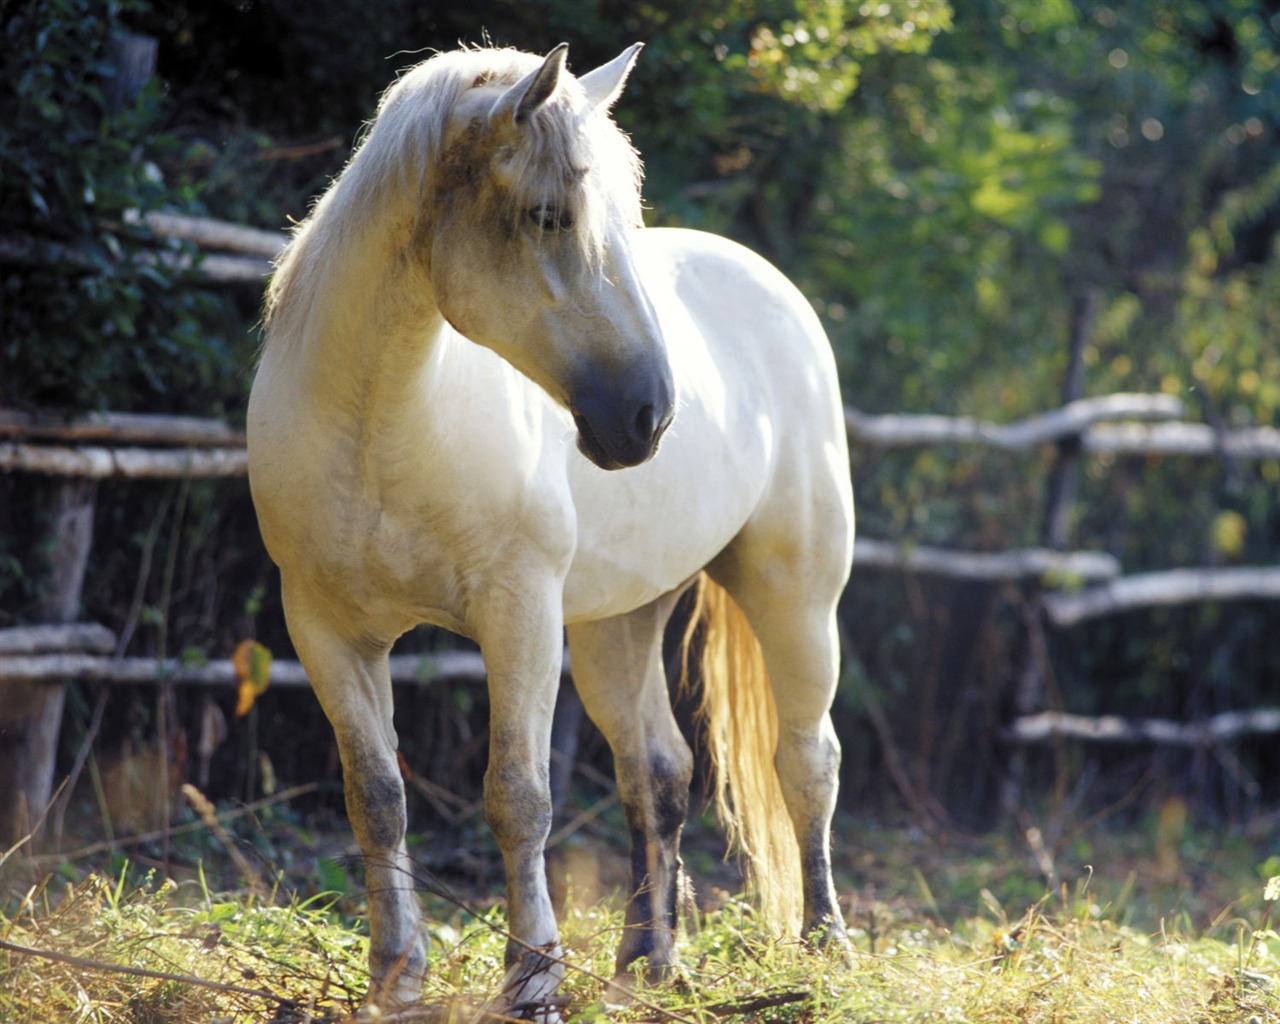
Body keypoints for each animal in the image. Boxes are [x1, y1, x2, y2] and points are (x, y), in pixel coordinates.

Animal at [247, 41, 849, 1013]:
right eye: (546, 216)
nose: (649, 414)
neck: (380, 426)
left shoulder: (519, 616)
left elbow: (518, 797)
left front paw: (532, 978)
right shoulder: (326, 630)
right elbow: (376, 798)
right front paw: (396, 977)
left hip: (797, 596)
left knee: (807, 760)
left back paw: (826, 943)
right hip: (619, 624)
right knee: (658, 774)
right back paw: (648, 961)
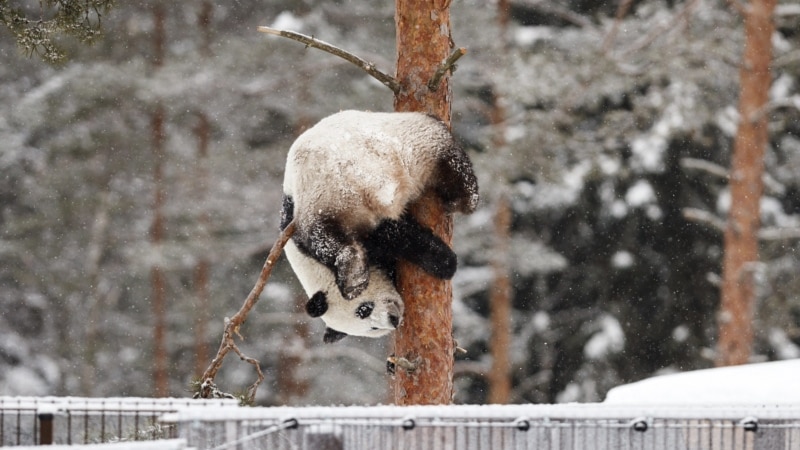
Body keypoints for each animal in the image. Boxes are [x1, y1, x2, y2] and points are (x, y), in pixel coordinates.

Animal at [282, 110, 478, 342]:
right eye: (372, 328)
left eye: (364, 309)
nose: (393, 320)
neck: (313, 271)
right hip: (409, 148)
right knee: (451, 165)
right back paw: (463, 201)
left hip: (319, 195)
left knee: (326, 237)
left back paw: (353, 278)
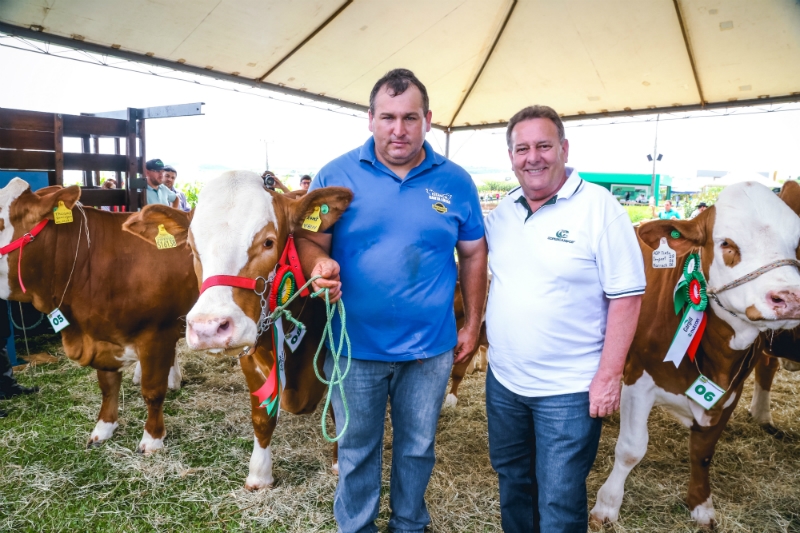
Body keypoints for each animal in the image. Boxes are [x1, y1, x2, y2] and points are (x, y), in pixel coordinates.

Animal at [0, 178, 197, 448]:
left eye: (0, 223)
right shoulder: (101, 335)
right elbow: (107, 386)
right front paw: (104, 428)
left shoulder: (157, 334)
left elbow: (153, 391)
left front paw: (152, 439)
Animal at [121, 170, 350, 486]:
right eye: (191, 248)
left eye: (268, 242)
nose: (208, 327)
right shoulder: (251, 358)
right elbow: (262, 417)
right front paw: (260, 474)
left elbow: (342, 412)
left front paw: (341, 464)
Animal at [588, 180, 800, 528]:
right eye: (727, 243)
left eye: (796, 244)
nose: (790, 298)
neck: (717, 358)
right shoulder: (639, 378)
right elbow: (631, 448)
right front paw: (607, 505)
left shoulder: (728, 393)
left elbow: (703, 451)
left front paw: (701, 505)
***
Action item →
Exact copy, pictures excluded: from the line with "neck: (380, 426)" up to and including the line with "nose: (208, 327)" in the data above.

Exercise result →
neck: (380, 426)
left shoulder: (519, 616)
left elbow: (518, 797)
left front paw: (532, 978)
right shoulder: (326, 630)
right elbow: (376, 798)
right front paw: (396, 977)
left hip: (797, 596)
left knee: (807, 760)
left back paw: (826, 943)
right hip: (619, 624)
right knee: (658, 774)
right back paw: (648, 961)
Body keypoints for each animal in the image. Boxes are [x1, y1, x2, y2] and points are (x, y), in pixel coordinates.

Animal at [282, 110, 478, 342]:
right eye: (372, 328)
left eye: (364, 309)
nose: (393, 320)
neck: (313, 271)
right hip: (409, 148)
right knee: (451, 165)
right back paw: (463, 201)
left hip: (319, 195)
left knee: (326, 237)
left back paw: (353, 278)
Body keypoints for each animal in the image. Boxes are [x1, y1, x2, y2] and points are (x, y), in pixel coordinates.

Animal at [0, 178, 197, 448]:
left eye: (0, 223)
right shoulder: (101, 335)
right elbow: (107, 386)
right front paw: (104, 428)
left shoulder: (157, 334)
left elbow: (153, 391)
left front paw: (152, 439)
Animal at [121, 170, 350, 486]:
right eye: (191, 248)
left eye: (268, 242)
nose: (208, 327)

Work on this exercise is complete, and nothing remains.